Low self-esteem can also lead to self-destructive habits, such as smoking or drinking as a way of coping. The first step in improving your self-esteem is to understand why you lack confidence.

How Early Life Experiences Can Affect Your Self- Esteem

Like many aspects of early childhood development, self-esteem results from the two interacting forces often referred to as “nature and nurture.” Everyone, including children, have weaknesses and strengths that will influence their self-esteem. However, in most cases, “nurture” or the interactions a child has with their family and social environment will have an even greater impact. The relationships and interactions a child has with their caregivers, peers, and teachers also significantly affect how children see themselves and how they cope with challenging situations. That’s not to say that the nature of a child’s temperament doesn’t come into play; it does. It’s just that nurturing can often override its impact.

Stressful and challenging to control experiences will also contribute to the level of confidence a child has. The development of your self-esteem is a social process, and how other people view themselves and how others treat you will heavily influence it.  This is where parents and caregivers have an essential role to play in their children’s lives. Parents and caregivers can exercise their influence over their children’s self-esteem by paying close attention to how they communicate, express love, encourage, challenge, support autonomy, and encourage socialization.

How You Can Increase Your Self- Esteem

Regardless of how your self-esteem got to where it is today, there are always ways in which you can improve. Here are 5 ways in which you can start to build a positive self-esteem.

Use Positive Affirmations

Positive affirmations like “I am successful and confident” tend not to work for those of us who do not already believe we are successful and confident. Treat positive affirmations the same way you would treat learning to ride a bike for the first time. The first set of declarations should come with training wheels. Start with affirmations that are a little less foreign to your brain, like “I will persevere until I succeed,” and then work your way up.

Identify Your Strengths and Develop Those Skills

Self-esteem can be rebuilt by discovering your strengths. This is something we often forget or minimize when we have low self-esteem. Spend some time trying to identify your values and the things that you’re passionate about. Start doing more of what you love and bring you joy. Do you love running? Maybe start training for a marathon. Does painting or drawing make you happy? Consider enrolling or teaching an art class. You may even be able to find opportunities or careers that highlight your skill and boost your confidence.

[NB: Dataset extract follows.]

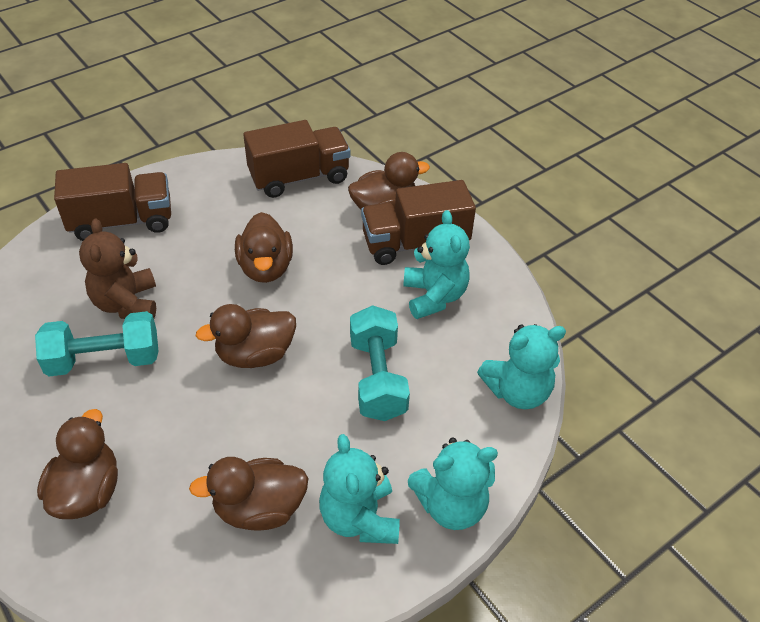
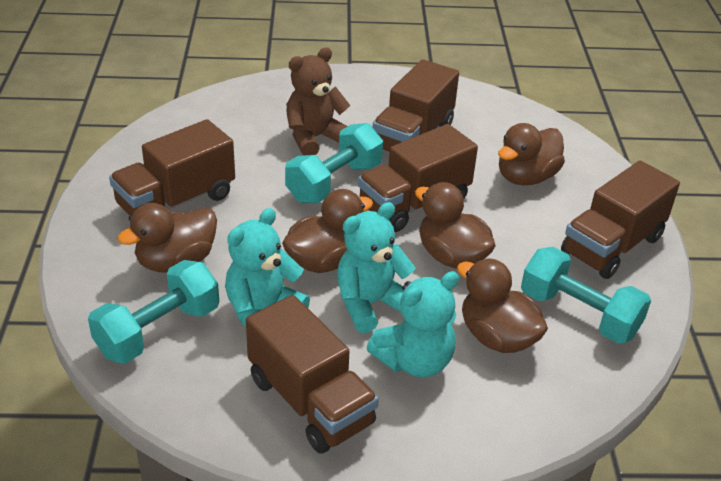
brown truck: 3 -> 5
turquoise dumbbell: 2 -> 3
turquoise teddy bear: 4 -> 3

Learn How to Accepts Compliments

It is so easy to deny compliments when we feel bad about ourselves. That being said, one of the best things you can do to help improve your esteem is to recognize that someone is paying you a compliment because they found something about you that was worth complimenting! Accepting compliments may make you uncomfortable initially, but being able to do so graciously and gracefully rather than making the other person feel awkward for having said anything will do wonders for your self-esteem.

Here are a few things to remember when gracefully accepting a compliment.

1) Express your gratitude with a simple thank you.
2) Be sure not to undermine the compliment in any way with negative self-talk or deflection.
3) Consider returning their compliment in a way that doesn’t diminish it.
For example, If someone says that they like your outfit, you might respond by saying, “ Thank you! I was just admiring your outfit as well!”

Manage Your Self- Talk

Actively and quickly shut down negative self-talk and replace it with self-compassion. One trick you can use to make this easier is to imagine yourself as a child. Would you say the things you think about yourself to a child? Your inner child is trying to heal. It’s important to remember that repetitive, negative self-talk isn’t going to help them do so. Remember that your goal is to have higher self-esteem and that you need to continue to do things that align you with that goal, especially when habitual behaviors show up.

Take Care Of Yourself

This means taking care of yourself both physically and mentally. You need to remind yourself that you are worth showing up for. No one is going to do it but you. While this is undoubtedly easier said than done, you will need to take the time and set up a healthy routine that is right for you. This may include planning healthy meals, increasing physical movement, or meditation.  You’ll want to schedule downtime for yourself, as well as time to socialize and recharge.

At the end of the day, improving your self-esteem will require a bit of work, but you are worth it. You deserve to be happy and live confidently.